Here are some Golden Ratio pictures with explanations.

As you remember, the Golden ratio means that you can split a line into two parts – one bigger than the other.

The ratio between the whole and the larger part should be the same as the one between the bigger and the smaller pieces.

Here, the photographer used this Golden Section to achieve a pleasing composition. She placed the subjects on the larger side and left the smaller portion empty to give it some breathing room.

The image still looks balanced because both sides maintain the rule of the Golden Ratio.

Before, I already discussed how to use the Phi Grid, but let’s see another example, as it’s the most common way to apply the Golden Ratio in photography.

Here, you can see how the author placed the horizon line according to the Phi Grid instead of using the rule of thirds.

Then, for an aesthetically pleasing composition, the focal point is in the central segment, and the two trees are placed roughly on the grid’s vertical lines.

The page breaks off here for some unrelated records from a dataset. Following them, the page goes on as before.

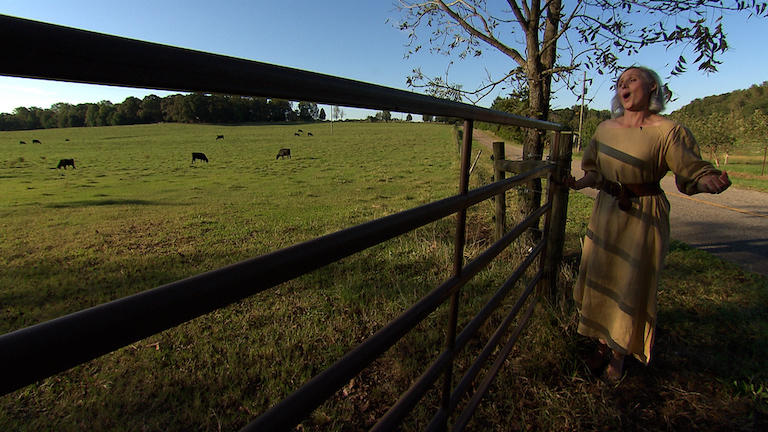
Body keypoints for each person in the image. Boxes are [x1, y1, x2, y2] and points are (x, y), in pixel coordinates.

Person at [567, 66, 731, 381]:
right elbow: (594, 171)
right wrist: (576, 184)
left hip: (643, 216)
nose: (623, 85)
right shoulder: (604, 129)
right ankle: (602, 342)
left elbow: (690, 175)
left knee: (630, 283)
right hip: (606, 211)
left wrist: (707, 180)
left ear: (652, 87)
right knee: (601, 274)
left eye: (632, 79)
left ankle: (618, 357)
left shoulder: (668, 130)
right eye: (619, 83)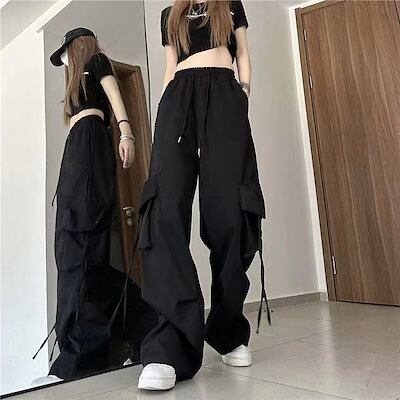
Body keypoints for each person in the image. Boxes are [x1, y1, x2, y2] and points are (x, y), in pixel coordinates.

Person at [136, 1, 269, 391]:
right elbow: (169, 69)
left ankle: (228, 330)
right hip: (177, 99)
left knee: (230, 210)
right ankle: (169, 345)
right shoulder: (169, 14)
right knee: (162, 210)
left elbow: (243, 55)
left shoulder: (228, 4)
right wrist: (162, 119)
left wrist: (242, 97)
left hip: (225, 94)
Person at [33, 27, 135, 385]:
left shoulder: (97, 60)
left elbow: (115, 95)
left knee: (83, 251)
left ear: (77, 46)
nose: (64, 61)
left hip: (92, 141)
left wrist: (126, 132)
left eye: (65, 52)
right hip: (78, 146)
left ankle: (78, 359)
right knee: (75, 252)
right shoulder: (76, 82)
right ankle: (145, 324)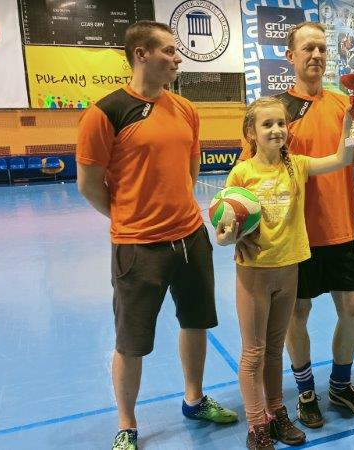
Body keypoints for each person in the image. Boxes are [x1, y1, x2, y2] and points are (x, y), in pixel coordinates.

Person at [75, 21, 237, 450]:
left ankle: (194, 400)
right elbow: (88, 184)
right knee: (131, 342)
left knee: (196, 323)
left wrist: (177, 206)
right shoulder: (105, 113)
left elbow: (191, 166)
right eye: (168, 50)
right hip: (137, 247)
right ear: (141, 54)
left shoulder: (185, 109)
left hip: (191, 238)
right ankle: (127, 424)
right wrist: (129, 217)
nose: (177, 58)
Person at [217, 96, 354, 449]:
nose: (276, 130)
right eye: (267, 124)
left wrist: (349, 121)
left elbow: (342, 158)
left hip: (289, 269)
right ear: (251, 132)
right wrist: (228, 237)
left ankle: (277, 411)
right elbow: (223, 231)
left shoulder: (296, 165)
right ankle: (257, 425)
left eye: (281, 123)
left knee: (273, 351)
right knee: (253, 352)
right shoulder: (242, 173)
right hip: (255, 272)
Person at [271, 21, 354, 428]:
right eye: (308, 48)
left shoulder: (344, 104)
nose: (316, 54)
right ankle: (305, 391)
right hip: (294, 234)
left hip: (340, 228)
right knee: (297, 313)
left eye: (321, 48)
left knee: (353, 309)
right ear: (291, 56)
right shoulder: (276, 110)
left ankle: (339, 385)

A more advanced version of the Golden Ratio in photography is using the Golden triangle. You can see how the images above divide the frame with a series of leading lines to create triangles for a pleasing and dynamic composition.

To divide a rectangular frame with golden triangles, start by connecting two opposite corners. Then, draw a line from each of the remaining corners that connect with the first diagonal. Use the golden ratio to find the location of the intersecting lines.

If you’re having trouble with this one, use the cropping tool in Photoshop and enable the overlay options. The Golden Triangles are one of the crop overlays available.

You can use the lines and intersections to place elements and create a good composition.

Lastly, here are a couple of examples of the Fibonacci spiral. In one, the Golden Spiral is applied to the main subject regardless of its position within the frame.

In the other one, the Golden Spiral guides your eye through the frame in a natural way toward the most important subject.

In both cases, the result is aesthetically pleasing. As you can see, you don’t have to place elements following the line of the spiral throughout the frame – that would look forced.

**Is there a photo editing app that shows the Golden Ratio?**

Yes, you can download apps that help you to apply the Golden Ratio in photography. Most of them include an overlay of the Golden Spiral (you might also find it as the Fibonacci spiral) or the Phi grid.

**Wise Photos** – this app has many composition overlays to choose from. Some are based on the golden ratio, such as the Fibonacci Spiral and the Phi Grid. You can also check each composition rule’s explanation, tips, and tricks.

**Golden Ratio Camera** – this app has a golden spiral overlay that lets you see the composition on the preview before saving the photo.

**Photo Extension Composition** – This app lets you see composition overlays in the photos stored on your Apple Photos app. You can also see guides and advice on improving as a photographer. Note that this app is only available for iPhone and iPad and is not free.

**PhiShot** – this app helps you to find the golden spiral in everyday objects and better compose your photos.